Introduction

The demand for skilled data science practitioners in industry, academia, and government is rapidly growing. This book introduces skills that can help you tackle real-world data analysis challenges. These include R programming, data wrangling with dplyr, data visualization with ggplot2, file organization with UNIX/Linux shell, version control with Git and GitHub, and reproducible document preparation with Quarto and knitr. The book is divided into four parts: R, Data Visualization, Data Wrangling, and Productivity Tools. Each part has several chapters meant to be presented as one lecture and includes dozens of exercises distributed across chapters.

Case studies

Throughout the book, we use motivating case studies. In each case study, we try to realistically mimic a data scientist’s experience. For each of the skills covered, we start by asking specific questions and answer these through data analysis. We learn the concepts as a means to answer the questions. Examples of the case studies included in the book are:

Case Study Concept
US murder rates by state R Basics
Student heights Statistical Summaries
Trends in world health and economics Data Visualization
The impact of vaccines on infectious disease rates Data Visualization
Reported student heights Data Wrangling

Who will find this book useful?

This book is meant to be a textbook for a first course in Data Science. No previous knowledge of R is necessary, although some experience with programming may be helpful. To be a successful data analyst implementing these skill requires understanding advanced statistical concepts, such as those covered in Advanced Data Science. If you read and understand all the chapters and complete all the exercises in this book, and understand statistical concepts, you will be well-positioned to perform basic data analysis tasks and you will be prepared to learn the more advanced concepts and skills needed to become an expert.

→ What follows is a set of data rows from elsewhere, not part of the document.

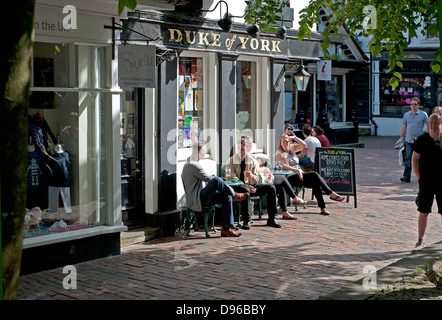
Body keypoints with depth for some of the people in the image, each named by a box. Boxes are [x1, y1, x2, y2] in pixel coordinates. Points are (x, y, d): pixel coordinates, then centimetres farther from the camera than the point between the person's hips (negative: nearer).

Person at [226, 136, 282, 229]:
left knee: (271, 187, -14)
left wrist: (252, 176, -22)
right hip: (237, 187, -5)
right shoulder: (230, 161, -4)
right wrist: (247, 186, -25)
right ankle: (246, 221, -35)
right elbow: (233, 180, -11)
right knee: (245, 190, -40)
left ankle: (272, 219, -11)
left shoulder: (253, 161, 7)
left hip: (250, 186, 5)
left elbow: (256, 180, 4)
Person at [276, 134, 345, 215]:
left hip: (300, 174, 6)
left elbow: (303, 145, 6)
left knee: (315, 182, -27)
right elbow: (283, 166, -15)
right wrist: (297, 170, -22)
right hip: (290, 177, -6)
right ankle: (331, 194, -26)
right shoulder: (279, 153, 1)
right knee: (314, 175, -27)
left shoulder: (292, 148, 19)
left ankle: (322, 207, -33)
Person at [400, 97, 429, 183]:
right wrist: (401, 139, 13)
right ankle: (406, 177, -10)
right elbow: (404, 127, 15)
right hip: (409, 140, 2)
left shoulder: (423, 114, 0)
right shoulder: (406, 114, 9)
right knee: (408, 158, -7)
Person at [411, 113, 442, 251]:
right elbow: (414, 160, 4)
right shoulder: (421, 140, -1)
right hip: (426, 182, -1)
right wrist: (419, 178, -4)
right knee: (423, 212, 2)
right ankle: (420, 240, 12)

What does this book cover?

We start by going over the basics of R, the tidyverse, and the data.table package. You learn R throughout the book, but in the first part we go over the building blocks needed to keep learning.

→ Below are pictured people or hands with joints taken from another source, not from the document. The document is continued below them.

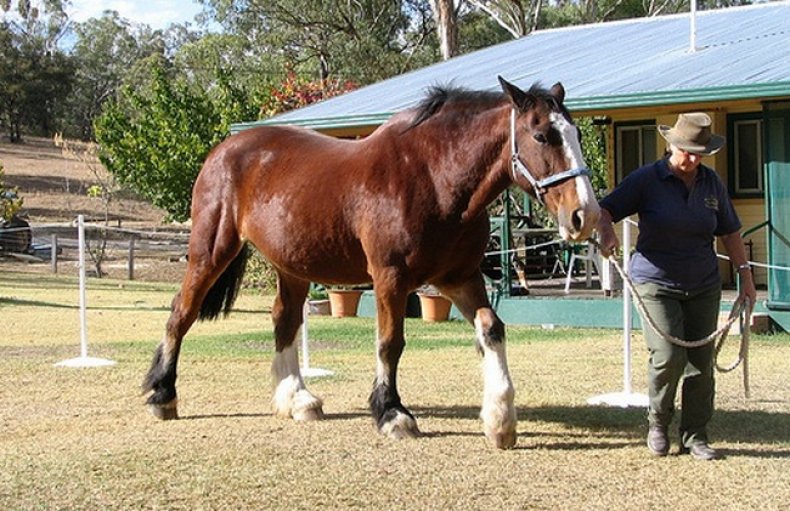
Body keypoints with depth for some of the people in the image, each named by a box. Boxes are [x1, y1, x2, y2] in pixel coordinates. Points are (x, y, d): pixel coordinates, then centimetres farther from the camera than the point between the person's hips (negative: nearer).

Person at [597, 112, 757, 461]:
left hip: (703, 286, 4)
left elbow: (729, 232, 15)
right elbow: (605, 210, -9)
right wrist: (607, 234, -30)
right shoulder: (647, 179, -7)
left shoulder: (711, 183, 6)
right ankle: (658, 423, 9)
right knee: (669, 356, -16)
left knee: (701, 362, 2)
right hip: (657, 284, -4)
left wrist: (744, 273, 9)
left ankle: (695, 436, 13)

The growing availability of informative datasets and software tools has led to increased reliance on data visualizations in many fields. In the second part we demonstrate how to use ggplot2 to generate graphs and describe important data visualization principles.

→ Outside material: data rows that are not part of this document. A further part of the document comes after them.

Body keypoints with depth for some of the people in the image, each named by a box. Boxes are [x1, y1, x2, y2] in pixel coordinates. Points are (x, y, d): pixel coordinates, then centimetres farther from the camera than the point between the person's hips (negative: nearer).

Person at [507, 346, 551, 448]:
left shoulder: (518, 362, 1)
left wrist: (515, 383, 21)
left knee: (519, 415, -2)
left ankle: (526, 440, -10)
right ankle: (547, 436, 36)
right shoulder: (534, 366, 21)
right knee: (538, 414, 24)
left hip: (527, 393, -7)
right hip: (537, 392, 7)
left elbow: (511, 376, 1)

The third part uses several examples to familiarize the reader with data wrangling. Among the specific skills we learn are web scraping, using regular expressions, and joining and reshaping data tables. We do this using tidyverse tools.

In the final part, we provide a brief introduction to the productivity tools we use on a day-to-day basis in data science projects. These are RStudio, UNIX/Linux shell, Git and GitHub, Quarto, and knitr.

What is not covered by this book?

This book focuses on the computing skills necessary for the data analysis aspects of data science. As mentioned, we do not cover statistical concepts. We also do not cover aspects related to data management or engineering. Although R programming is an essential part of the book, we do not teach more advanced computer science topics such as data structures, optimization, and algorithm theory. Similarly, we do not cover topics such as web services, interactive graphics, parallel computing, and data streaming processing.